Corporate Existence and Special Rules for ABULCS
Under the new legislation, an ABULC may be incorporated under the laws of Alberta or may be continued from another jurisdiction. A limited corporation that is already an existing Alberta corporation may also be converted into an ABULC either by an amalgamation or an amendment to its articles of incorporation.
The liability of the shareholders of an ABULC continues to be unlimited for all actions that are commenced before the dissolution of the ABULC and for all actions brought within two years of its dissolution. Any shareholder, including a past shareholder, may be held responsible for the full amount of any claim against the ABULC that originated before the dissolution, regardless of the amount received by the shareholder on the distribution of assets.
Comparison With Nova Scotia Unlimited Liability Companies
The only other jurisdiction in Canada to provide for unlimited liability corporations is Nova Scotia.
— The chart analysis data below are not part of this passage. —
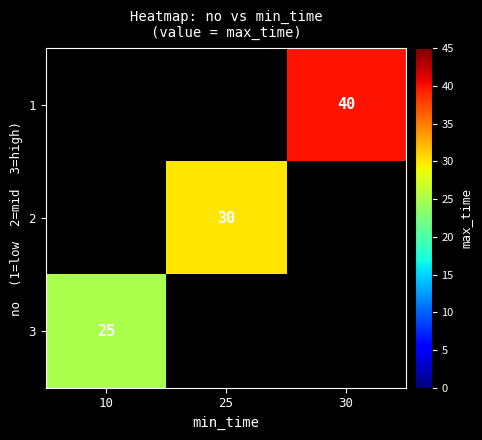

Is it true that 3 equals 25 at 10?

True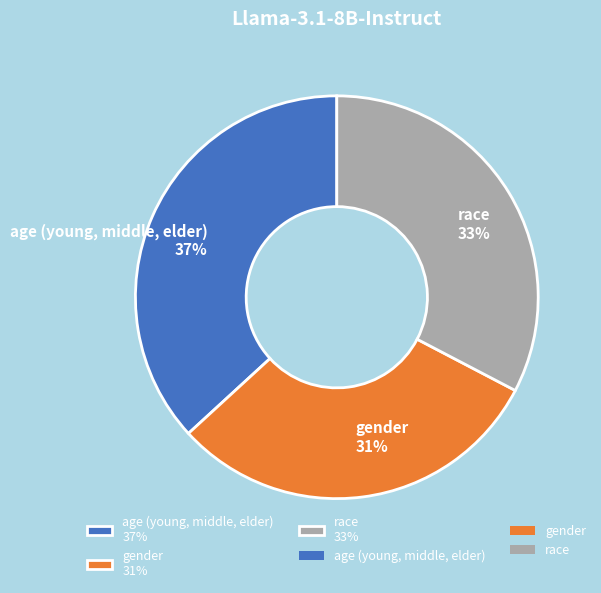

Does age (young, middle, elder) represent more than half of the total?

No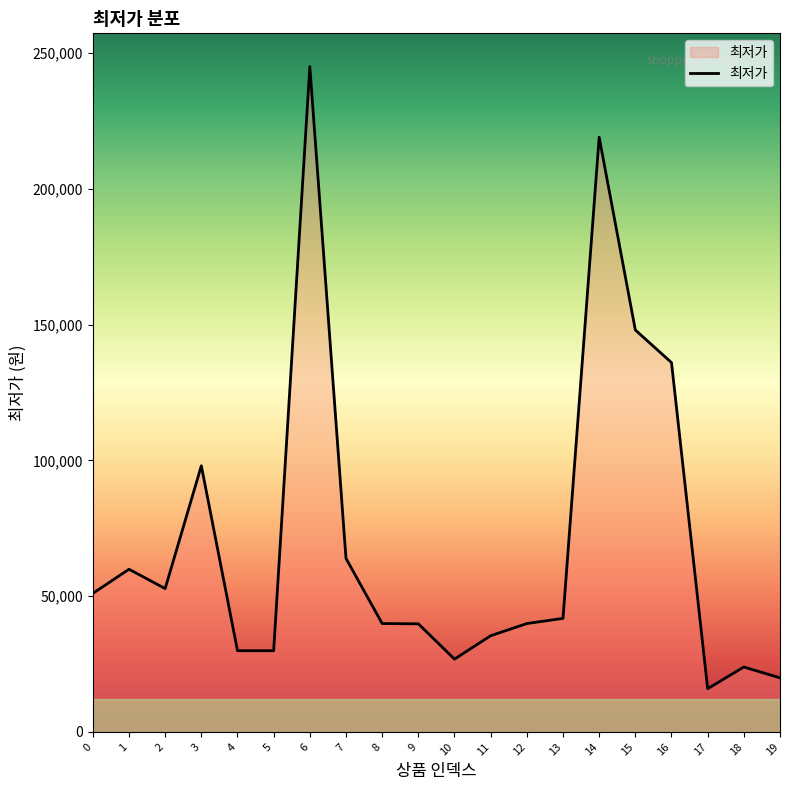

What is the difference between the maximum and minimum values?

229100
There are a number of advantages to incorporating an ABULC rather than an NSULC. Most of the advantages stem from the fact that the ABCA is a modern corporate statute, whereas the Nova Scotia Companies Act ("NSCA") is based on the antiquated U.K. Companies Act. First, the ABCA codifies an objective duty of care that the directors and officers owe to the corporation, while the NSCA relies on the common law duty of care, which is a subjective test. The ABCA also codifies directors' liability for specific actions such as, the improper issuance of shares, share redemptions or dividends, etc., while under the NSCA, the liability of a director to the corporation largely arises from the director's fiduciary duties at common law.
Second, amalgamations under the ABCA are more straightforward, short form amalgamations are permitted, and there is no requirement that court approval be obtained. Conversely, under the NSCA, all amalgamations are long form and court approval is required.
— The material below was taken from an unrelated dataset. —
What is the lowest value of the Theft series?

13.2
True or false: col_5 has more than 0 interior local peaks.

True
Third, under the ABCA a corporation may declare dividends if the board of directors has reasonable grounds for believing that the liquidity and solvency tests are met, whereas dividends declared under the NSCA must be paid out of the "profits" of the company.
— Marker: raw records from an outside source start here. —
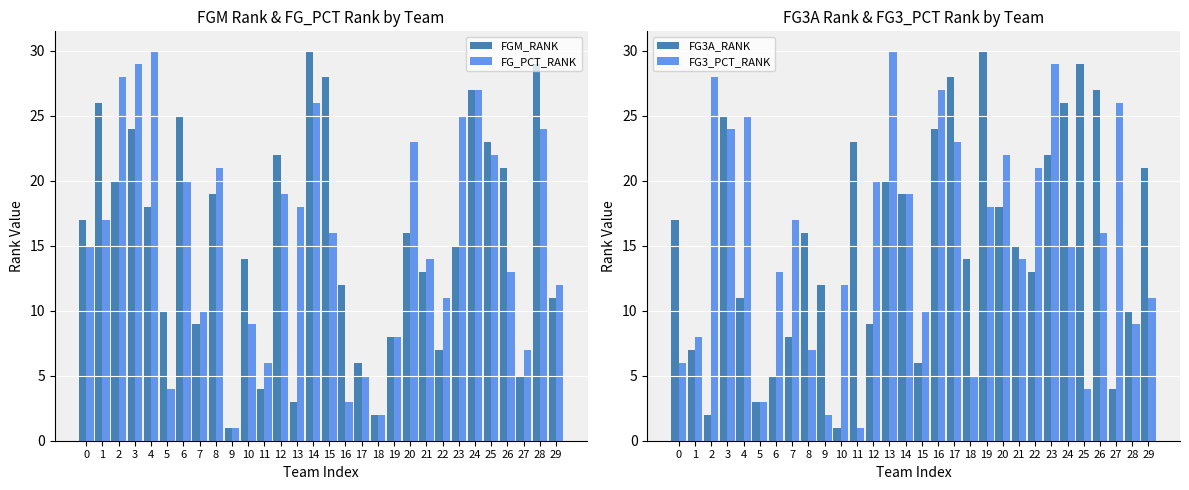

What is the maximum value for FGM_RANK?

30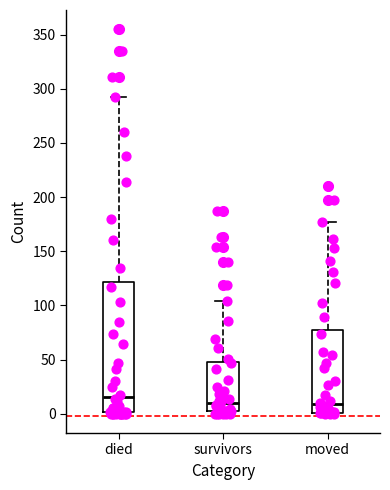

Reading left to right, transcribe this box plot: for each box, give where its median line is, the range the box spans, and where its two whiskers end, as read against the y-axis. The values are not printed on the chart, so give them approximately, as read against the axis.

died: median 15, box 0 to 120, whiskers 0 to 290
survivors: median 10, box 5 to 50, whiskers 0 to 105
moved: median 10, box 0 to 80, whiskers 0 to 175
Finally, we understand that the government filing fee for incorporating an ABULC will be $100 plus GST, whereas the government filing fees for incorporation or amalgamation of an NSULC are currently $6,000 with an annual renewal fee of $2,000.
With the introduction of the ABCA amendments, U.S. residents carrying on business in Canada have a more practical and cost-effective mechanism to structure their tax planning. The amendments are a welcome change to Alberta corporate laws and, by virtue of U.S. tax laws, are expected to facilitate cross-border transactions with U.S. residents.